:: GIVEN DATA
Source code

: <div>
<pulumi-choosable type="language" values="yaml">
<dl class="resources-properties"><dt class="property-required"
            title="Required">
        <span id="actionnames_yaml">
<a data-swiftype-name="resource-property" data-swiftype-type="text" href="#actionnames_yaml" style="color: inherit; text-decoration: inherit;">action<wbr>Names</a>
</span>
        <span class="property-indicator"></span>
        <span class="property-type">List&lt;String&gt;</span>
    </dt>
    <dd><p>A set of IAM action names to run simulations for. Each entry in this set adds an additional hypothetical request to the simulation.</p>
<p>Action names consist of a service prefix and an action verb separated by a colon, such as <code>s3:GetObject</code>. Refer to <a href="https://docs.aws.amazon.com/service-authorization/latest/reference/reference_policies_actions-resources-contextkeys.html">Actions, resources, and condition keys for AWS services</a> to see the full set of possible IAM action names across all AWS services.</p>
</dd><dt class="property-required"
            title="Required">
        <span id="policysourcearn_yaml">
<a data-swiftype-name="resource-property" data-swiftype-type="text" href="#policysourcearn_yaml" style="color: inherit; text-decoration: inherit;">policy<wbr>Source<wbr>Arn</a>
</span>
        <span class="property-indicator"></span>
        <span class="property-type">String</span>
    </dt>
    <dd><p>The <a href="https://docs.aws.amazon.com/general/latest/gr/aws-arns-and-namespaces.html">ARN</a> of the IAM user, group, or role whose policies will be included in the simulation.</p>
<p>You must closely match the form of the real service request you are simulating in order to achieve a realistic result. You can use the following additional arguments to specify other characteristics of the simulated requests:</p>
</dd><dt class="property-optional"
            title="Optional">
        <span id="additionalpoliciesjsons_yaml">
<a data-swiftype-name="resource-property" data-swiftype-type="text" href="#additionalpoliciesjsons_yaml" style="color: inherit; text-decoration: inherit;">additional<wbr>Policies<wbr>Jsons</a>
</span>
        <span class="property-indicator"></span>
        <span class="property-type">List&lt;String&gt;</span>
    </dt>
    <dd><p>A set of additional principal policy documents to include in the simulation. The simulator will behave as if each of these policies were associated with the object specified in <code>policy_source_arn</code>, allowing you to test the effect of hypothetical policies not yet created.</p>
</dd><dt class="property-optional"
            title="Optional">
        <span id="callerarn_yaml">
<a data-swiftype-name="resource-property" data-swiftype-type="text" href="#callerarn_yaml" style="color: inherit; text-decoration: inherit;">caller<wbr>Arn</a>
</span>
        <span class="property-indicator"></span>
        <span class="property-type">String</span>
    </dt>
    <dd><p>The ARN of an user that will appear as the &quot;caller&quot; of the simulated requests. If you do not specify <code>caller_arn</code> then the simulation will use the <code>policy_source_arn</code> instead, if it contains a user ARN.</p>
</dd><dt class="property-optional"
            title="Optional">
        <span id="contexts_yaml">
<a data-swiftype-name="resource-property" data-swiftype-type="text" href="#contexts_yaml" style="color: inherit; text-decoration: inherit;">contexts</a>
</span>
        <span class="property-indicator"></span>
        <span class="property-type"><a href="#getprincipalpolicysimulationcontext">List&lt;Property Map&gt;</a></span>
::::
WHAT THE TASK ASKS – Display every line of the items above that contains the string "hypothetical", copied in full. Case counts when matching.

EXERCISE RESPONSE –
    <dd><p>A set of IAM action names to run simulations for. Each entry in this set adds an additional hypothetical request to the simulation.</p>
    <dd><p>A set of additional principal policy documents to include in the simulation. The simulator will behave as if each of these policies were associated with the object specified in <code>policy_source_arn</code>, allowing you to test the effect of hypothetical policies not yet created.</p>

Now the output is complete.